- _Document_

************

Help Needed With Seperate Outs

Fellow Renoisers I desperate need help with this.

I managed to reach the finale round of a bandbattle contest (Rode Oortjes Festival) with my band No Repair.
I used to send all of the stuff over one stereo pair but they convinced me that the sound will get better if I send seperate tracks to the venues mixing desk.
I have 8 outputs at my disposal to do so
1&2 Drums
3&4 Bass
5&6 Guitar
7&8 Synth shizzle

My question:
How can I apply the master track effects to the seperate tracks since i need to route them to different tracks.
do I need to make groups with send tracks? what is the most convenient and sensible way?

Thank you all

You can do a send to a send, so maybe you need to send all of your sends to a fake master send which has your master effects in it :) I wonder if you could then send everything back to the original send once the fake-master-send’s effects had been applied, so you could assign separate outputs…

BUT…in the specific case of this gig, I’d personally need a LOT of convincing that the sound would be better if I sent individual tracks to the desk - mainly because my not inconsiderable touring experience makes me depressingly certain that most venues’ front of house engineers are lazy, useless wankers who’ll just stick everything at 0db and then bugger off for a beer. Especially on a ‘battle’ night, when there are lots of bands to set up and lots of swapovers. I would want to get an uninterrupted five or ten minutes in which I could run some non-live tracks through a stereo pair, tweak things until they suit the room (lots of running back and forth from the stage to the dancefloor) and then leave it at that.

Of course you might get a good, conscientious techie who really does want to get you the best possible drum panning or whatever, but unless you’re very confident in their skills, it might not be such a good idea to dismantle your own good mix and leave it to fate.

I’m making a number of assumptions - I dunno if your band involves live instruments, for example. If you’ve got live bass, do you really want it going through two channels? If it has complex multieffects, then I guess that’s likely. Otherwise you’ll be giving the engineer a tricky panning-vs-flooding dilemma. And depending on your drum micing, you might want the spare bass channel for another overhead (again, if it’s a live kit).

************

- _Provided information_

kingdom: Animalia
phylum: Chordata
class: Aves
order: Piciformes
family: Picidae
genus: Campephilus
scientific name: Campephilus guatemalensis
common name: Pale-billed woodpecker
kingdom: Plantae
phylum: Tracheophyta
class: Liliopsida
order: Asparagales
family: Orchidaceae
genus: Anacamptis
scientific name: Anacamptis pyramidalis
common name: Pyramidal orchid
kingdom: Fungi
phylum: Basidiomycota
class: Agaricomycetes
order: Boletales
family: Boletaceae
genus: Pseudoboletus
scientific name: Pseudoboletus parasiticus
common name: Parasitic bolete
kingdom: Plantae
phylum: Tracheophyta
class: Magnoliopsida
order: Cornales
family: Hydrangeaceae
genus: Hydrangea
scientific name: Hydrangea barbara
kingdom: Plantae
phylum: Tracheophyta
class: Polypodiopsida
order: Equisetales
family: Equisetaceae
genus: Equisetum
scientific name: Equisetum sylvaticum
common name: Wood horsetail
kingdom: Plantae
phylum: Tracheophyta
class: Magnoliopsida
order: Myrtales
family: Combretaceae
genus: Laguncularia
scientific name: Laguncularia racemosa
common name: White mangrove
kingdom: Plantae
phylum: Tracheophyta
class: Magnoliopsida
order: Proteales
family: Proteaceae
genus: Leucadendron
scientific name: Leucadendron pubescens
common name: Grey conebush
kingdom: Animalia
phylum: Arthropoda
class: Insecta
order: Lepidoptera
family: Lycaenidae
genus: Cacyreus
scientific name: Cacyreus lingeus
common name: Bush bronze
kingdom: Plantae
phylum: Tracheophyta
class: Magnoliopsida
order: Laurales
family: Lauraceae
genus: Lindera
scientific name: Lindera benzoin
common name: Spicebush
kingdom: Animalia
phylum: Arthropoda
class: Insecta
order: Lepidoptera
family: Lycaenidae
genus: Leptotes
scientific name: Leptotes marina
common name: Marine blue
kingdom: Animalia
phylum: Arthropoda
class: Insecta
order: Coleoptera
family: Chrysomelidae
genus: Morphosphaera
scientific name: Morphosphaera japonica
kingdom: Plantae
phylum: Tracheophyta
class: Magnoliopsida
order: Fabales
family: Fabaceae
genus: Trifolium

************

- _Parts of the exercise_
**a)** Answer these questions from the forum thread about separate outputs, one line each:
(i) In what contest did the band reach the final round?
(ii) Which output numbers carry the guitar?
(iii) In the first reply, where does the writer suggest sending all the sends?
**b)** List every instrument group that the forum thread about separate outputs assigns to a pair of outputs.
**c)** Extend the forum thread about separate outputs with a few more paragraphs, picking up after its final sentence.

- _Answers to the exercise_
**a)**
(i) The Rode Oortjes Festival bandbattle contest.
(ii) Outputs 5 and 6.
(iii) To a fake master send that holds the master effects.

**b)** Drums, Bass, Guitar, Synth shizzle

**c)**
So…if all my assumptions are wrong, just ignore me :) Anyway, best of luck with the battle!

Thank you for your reply!
the thing what you said about the sound engineers is very true.
that’s the reason I went back to just one stereo pair.
but in this venue they really are confident that it will improve the sound, and I am also somewhat convinced.

It seems that I’m stuck with the send track sollution then.
but any other suggestions are welcome.

Well if they’re showing concern for it ahead of time, that’s encouraging and probably means they know what they’re doing :)

Well the send track thing is the way I’d do it with my UA-101, though I haven’t tried it myself…curious to hear how you get on with it.

I happen to use the UA-101 also, but you might already noticed that in my sig.
I will report here how it went. march the 6th it’s on

Well if you have any effects such as dynamics, which are different depending on the input signal, then you can’t a you can’t mix them together and separate them again. If you have things like reverb and delay then you could make a Send Track for each one and add the effect to each and then route these out.

Unless you want to provide them with a stereo pair less, have them mix in, use an input of your audio device through your mastering chain and out the final stereo pair (adding quite a lot more delay to your overall audio output.)

As to what I would provide to the engineer. I would look more at something like.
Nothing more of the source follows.